Few trafficked sex workers are ever rescued. Picture: Brenton Geach African News Agency (ANA)
People need to realise that indulging in pornography and buying sex fuels the market for human trafficking and the cycle of abuse.

This is according to ex-Hawks investigator Marcel van der Watt who is now a Unisa academic specialising in human trafficking.

“People using these services care little whether they involve victims of trafficking,” he told the Independent on Saturday ahead of the sixth annual Stop Human Trafficking Walk for Freedom, by Durban’s Umgeni Community Empowerment Centre, where he is scheduled to be a speaker.

“Once they are in there, they are using the services.” 

He called it “an inconvenient truth” that needed to be part of an uncomfortable conversation. He said the first step towards ending human trafficking in South Africa would be to curb the demand for commercial sex and cheap labour.
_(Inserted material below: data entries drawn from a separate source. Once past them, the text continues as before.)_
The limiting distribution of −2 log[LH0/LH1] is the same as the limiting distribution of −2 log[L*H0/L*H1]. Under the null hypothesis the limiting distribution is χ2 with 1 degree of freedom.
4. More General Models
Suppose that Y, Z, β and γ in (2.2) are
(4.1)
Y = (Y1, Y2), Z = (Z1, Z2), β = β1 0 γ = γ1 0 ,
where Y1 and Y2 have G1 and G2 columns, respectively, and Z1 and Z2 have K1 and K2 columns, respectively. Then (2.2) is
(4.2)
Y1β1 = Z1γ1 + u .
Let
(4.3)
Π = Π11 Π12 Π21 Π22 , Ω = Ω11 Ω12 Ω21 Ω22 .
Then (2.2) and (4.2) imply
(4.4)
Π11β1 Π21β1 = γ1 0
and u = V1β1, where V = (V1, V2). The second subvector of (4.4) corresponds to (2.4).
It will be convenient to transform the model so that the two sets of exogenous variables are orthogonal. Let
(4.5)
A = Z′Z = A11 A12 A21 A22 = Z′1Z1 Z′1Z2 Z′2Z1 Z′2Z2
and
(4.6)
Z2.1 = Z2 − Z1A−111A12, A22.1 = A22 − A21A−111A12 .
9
“Simply put, if consumers didn’t buy, third parties, pimps and traffickers couldn’t sell.

“Aspirationally, we would like to believe that we will stop human trafficking one day, but there is so much that needs to change. The demand for commercial sex and cheap labour needs to be radically amputated.”

He said the problem was systemic and that the 2132 cases reported from August 2015 to December 2017 were “the tip of the tip of an iceberg”.
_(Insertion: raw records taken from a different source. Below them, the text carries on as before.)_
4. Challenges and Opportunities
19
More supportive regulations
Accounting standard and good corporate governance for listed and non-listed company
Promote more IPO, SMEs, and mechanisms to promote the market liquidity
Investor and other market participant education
“When I have consulted with victims who have been rescued and there have been accuseds who have been through the criminal justice system, I hear in the consultations that over one to five years the victims have been swopped, traded and moved between multiple addresses and traffickers. And they tell you about five to eight others that have been affected at each location of exploitation.”

Van der Watt said while inequality in South Africa made the country ripe for such activity, it was corruption rather than poverty that was the stronger predictor. He said corruption and official complicity in cases were a pervasive theme that emerged from the lived experiences of participants in his doctoral research.

“Kerbside conversations throughout the country over six years, field journalling and in-depth interviews with 120 people active in every aspect of combating human trafficking - including brothel owners and convicted traffickers - formed part of the study.”

He said it allowed him to glean granular insights that are frequently absent from theoretical discussions about trafficking and corruption.

He said there was a clear disincentive for some victims and witnesses to disclose ordeals and share information.

“Some victims, who flee places of exploitation and seek assistance from the SAPS, are bundled into police vehicles and taken back to their traffickers.

“A Hawks investigator revealed ‘a lot of embassies are also involved’ and pointed out that some victims of trafficking ‘are also scared of their own embassies’.”

Van der Watt said traffickers and sexual predators used porn as a means to groom, lower inhibitions of victims and to perpetrate abuse and rape.

“Once subjugated, victims are frequently used as ‘actors’ in amateur and professional pornography and so a vicious cycle continues.

“I have viewed countless hours of pornographic material found in homes of traffickers and other places of exploitation - it is a critical tool in the hands of those who traffic and exploit.

“We as men need to critically reflect on how we are directly and indirectly complicit in this cycle of abuse. No amount of porn will love us back. It hurts our society more than it ‘heals’.”